Rewrite the data below, changing every "chart" to "graph" and leaving everything else unchanged. Leave out the pictures.

:::::

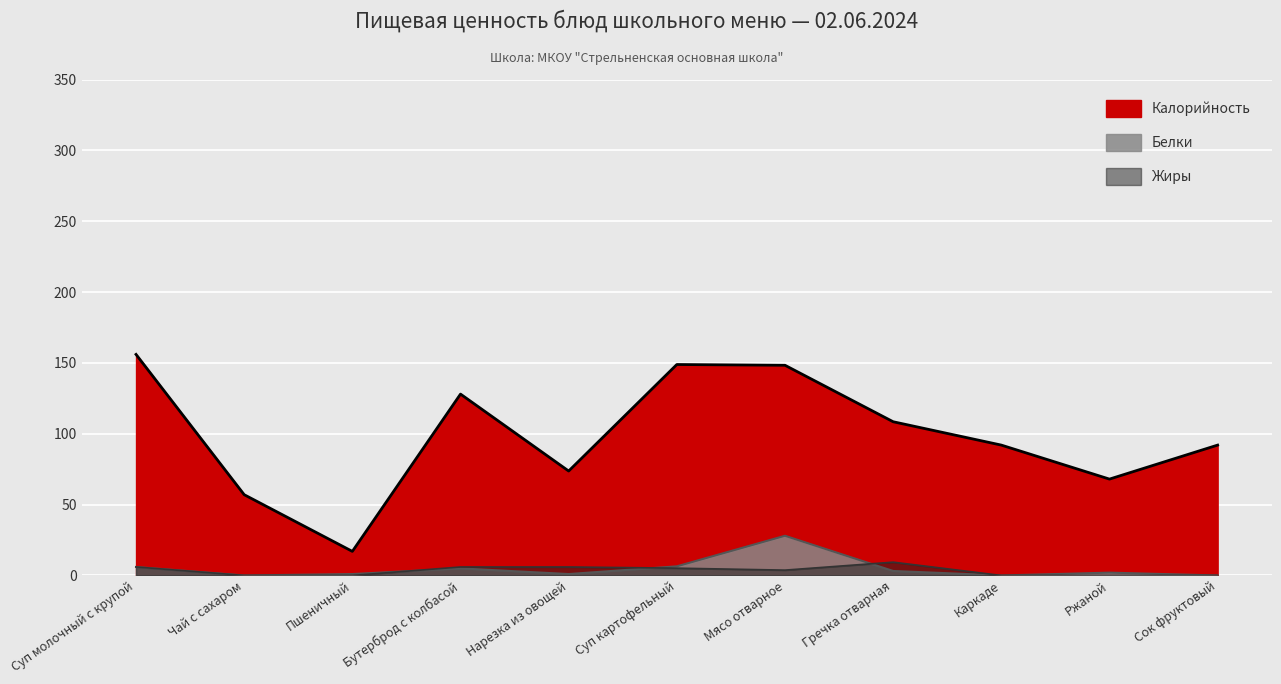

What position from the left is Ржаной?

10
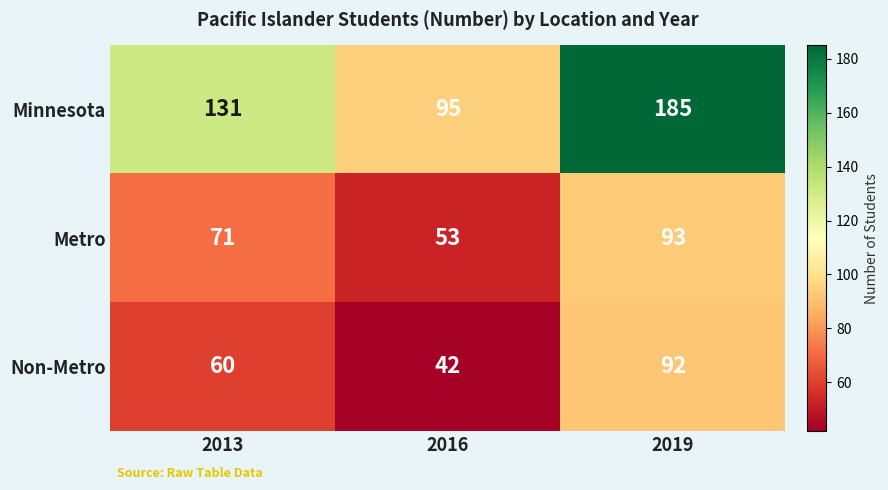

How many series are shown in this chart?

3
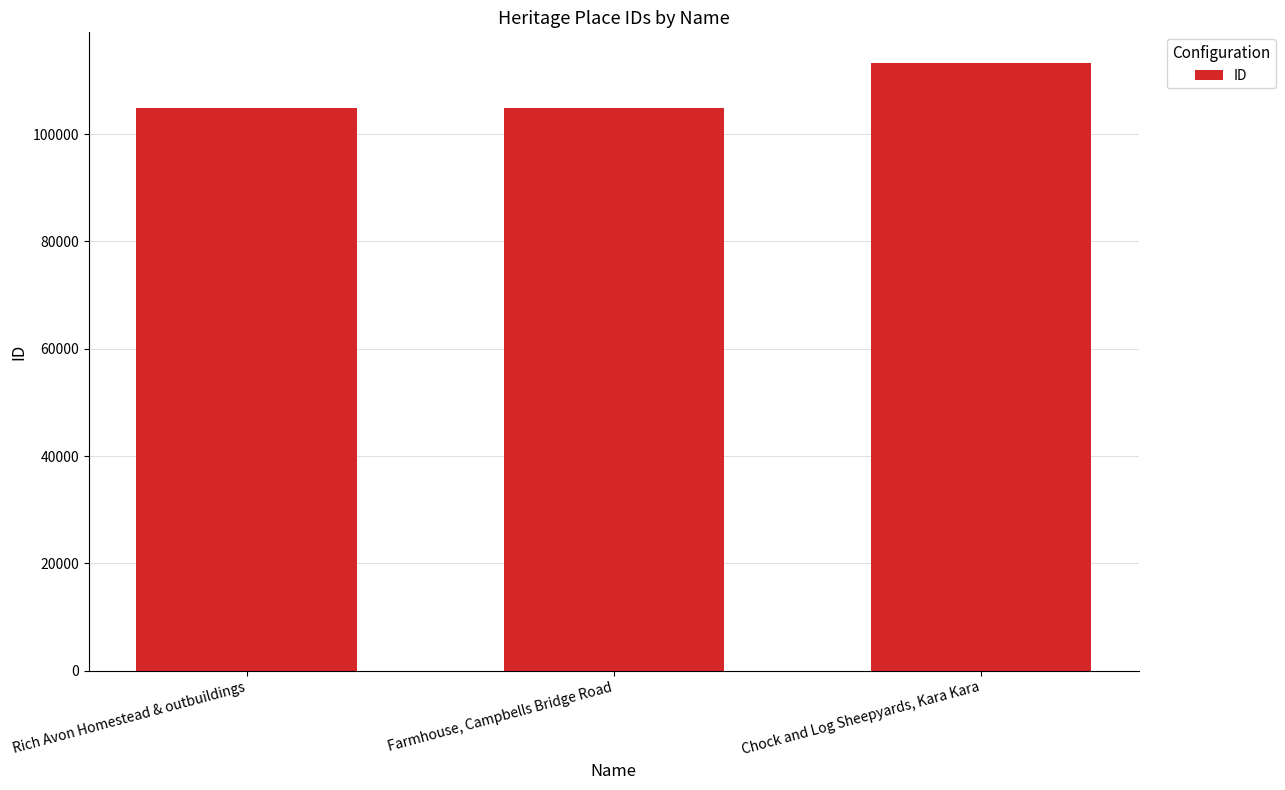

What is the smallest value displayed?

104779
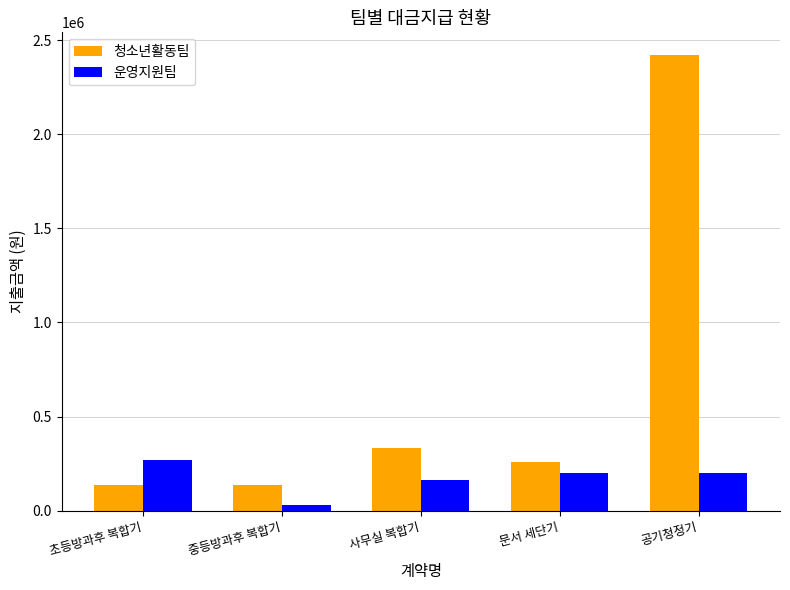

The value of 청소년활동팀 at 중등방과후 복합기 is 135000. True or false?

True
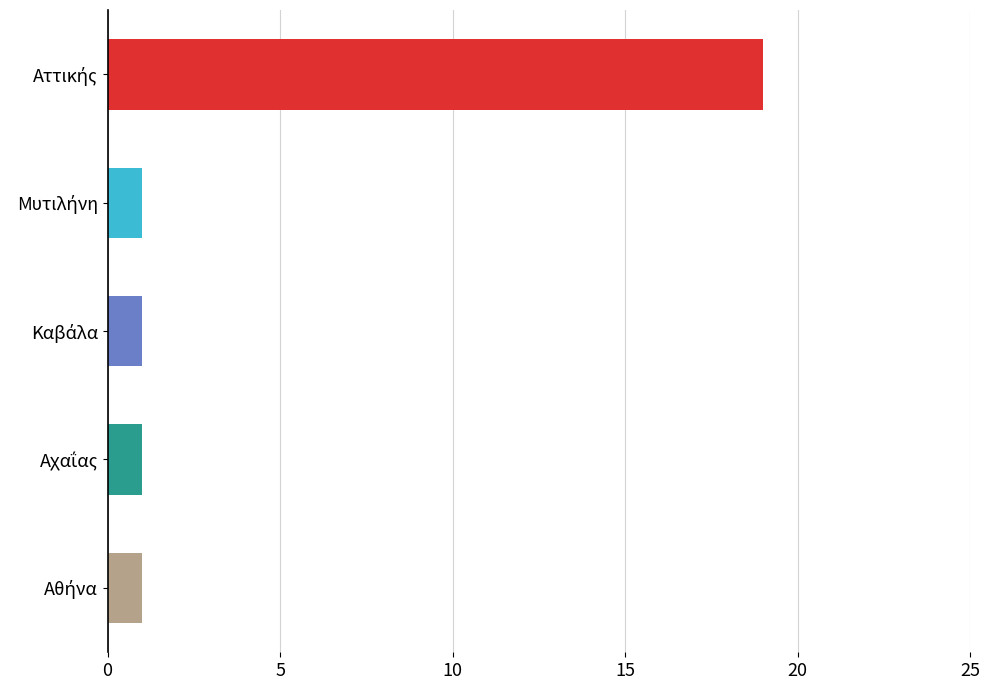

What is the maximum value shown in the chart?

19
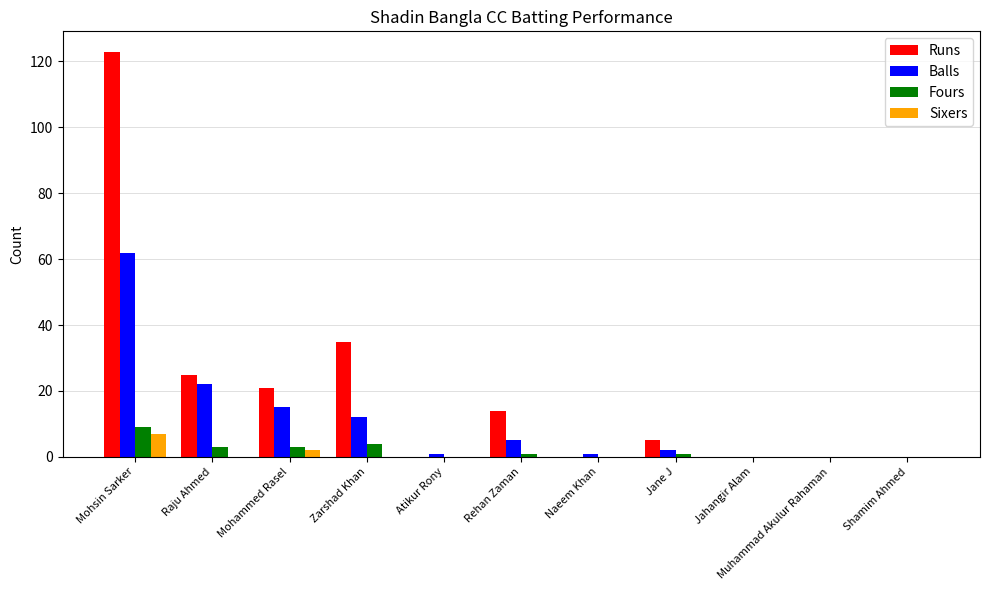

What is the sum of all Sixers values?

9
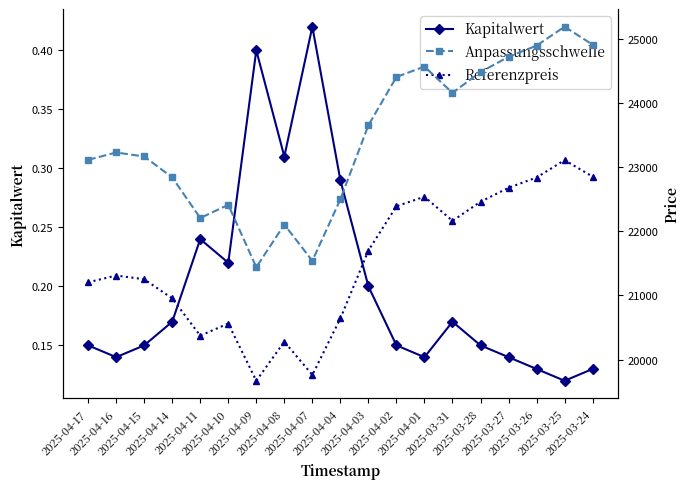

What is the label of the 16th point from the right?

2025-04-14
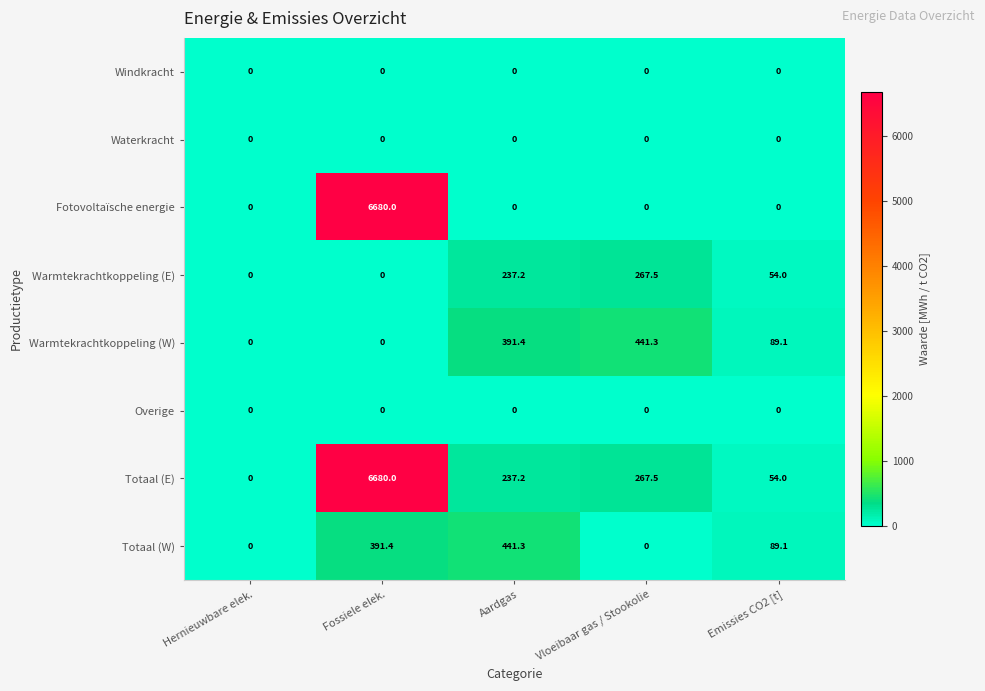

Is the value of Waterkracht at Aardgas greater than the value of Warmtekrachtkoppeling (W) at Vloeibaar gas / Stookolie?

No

:::::

• **Task output**
What position from the left is Ржаной?

10

How many series are shown in this graph?

3

What is the smallest value displayed?

104779

The value of 청소년활동팀 at 중등방과후 복합기 is 135000. True or false?

True

What is the maximum value shown in the graph?

19

What is the sum of all Sixers values?

9

What is the label of the 16th point from the right?

2025-04-14

Is the value of Waterkracht at Aardgas greater than the value of Warmtekrachtkoppeling (W) at Vloeibaar gas / Stookolie?

No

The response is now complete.